Workation July 2016

Sigh.

One of the nice things about "office job" is the opportunity for a change of scenery.  While most of the time on these scenery jaunts in filled with work related tasks and social interactions, there are occasional "sabbatical moments."

En route this morning I was greatly disappointed to discover I had a middle seat on the plane.  I most always look forward to a nap on the plane because 1) the drive into the Metro makes me sleepy 2) it helps pass the time.  As I tried to sit small-ly between my seatmates I closed my eyes and cried inside lamenting how deeply tired I was and how I longed to sleep.  Middle-seat slipping seldom works for me due to the tipping factor -- I will inevitably tip into a seatmate -- terribly embarrassing.  Short story made too long, I am so thankful to say that I some how managed to nicely doze for nearly the entire flight - and I don't believe I cross over any personal boundaries nor made any odd sleeping sounds or sights!  God is good and gracious...

Although I did miss the first ever-so-speedy-hardly-paused-for-passengers hotel shuttle bus, the next one came along in 30 minutes (I have had experiences where they don't come back only to learn after calling the hotel that the drivers shift was now complete.)

What a bright sultry day in Washington, DC!  Already I have met people here to attend the Saturday event and have shared some of the tour guide knowledge, which was enthusiastically received - how fun!

After dropping my bag in my room I thought a walk was in order after sitting all day.  So me and all 94 degrees when for a walk to a CVS in pursuit of a bag of almonds (protein for three days) and an ice coffee (birthday "coupon" from Starbucks).

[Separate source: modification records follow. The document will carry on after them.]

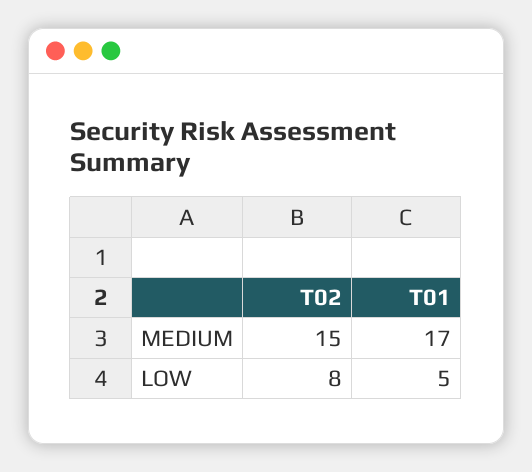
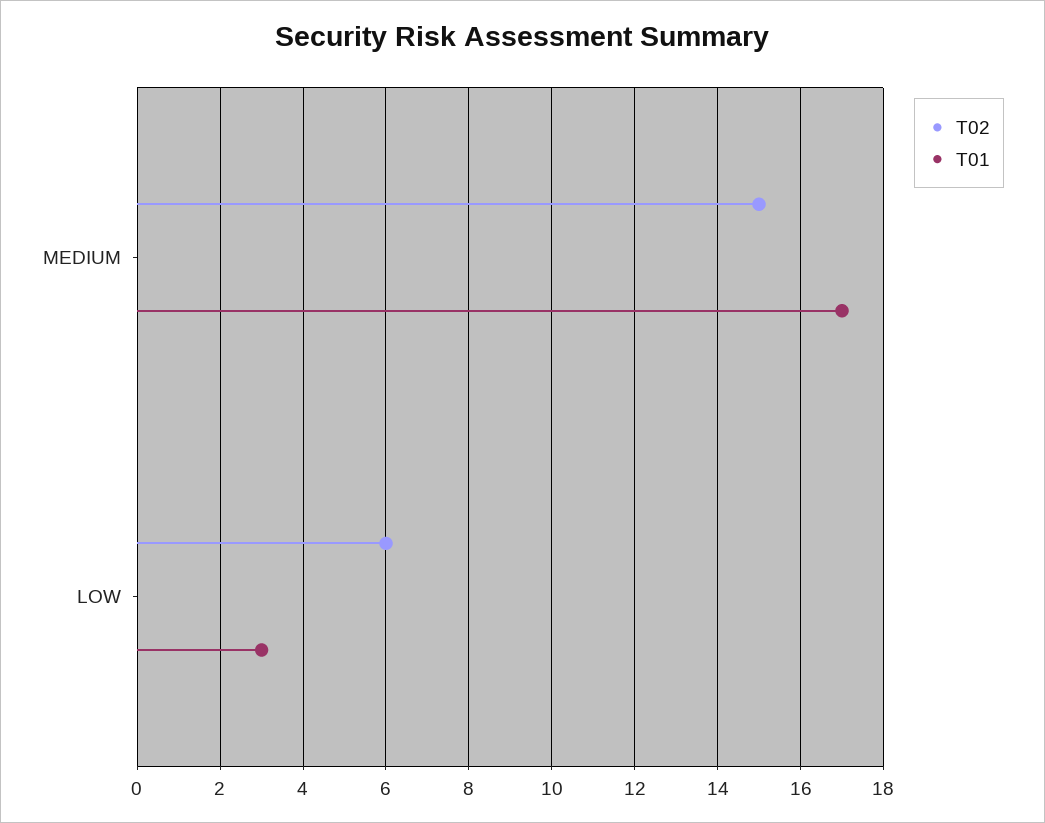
  {
    "T02": {
      "MEDIUM": 15,
-     "LOW": 8
+     "LOW": 6
    },
    "T01": {
      "MEDIUM": 17,
-     "LOW": 5
+     "LOW": 3
    }
  }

The walk was maybe five blocks, yet so very liberating to my mind and soul.  It's hard to put my finger on why...being outside...walking somewhere...having nothing else to really do but go walk for some almonds.  It was a lovely time of "just being with Jesus" -- I'm sure I chatted more than listened but it was one of those moments that reminds me of CS Lewis's "joy."  The light just seems a little brighter, the warmth a little deeper, the colors a little more vibrant, and the soul a little more alive.  If there is nothing else in the next three days but that hour, it has been good.

Yet, I am anticipating more!  I will be looking for more!  What do I need to hear?  What do I need to see?  Who do I need to encourage?  or serve?  I want to be at the right place at the right time in the right frame of mind and heart,,,yikes! I'll have to put the porcupine quills away!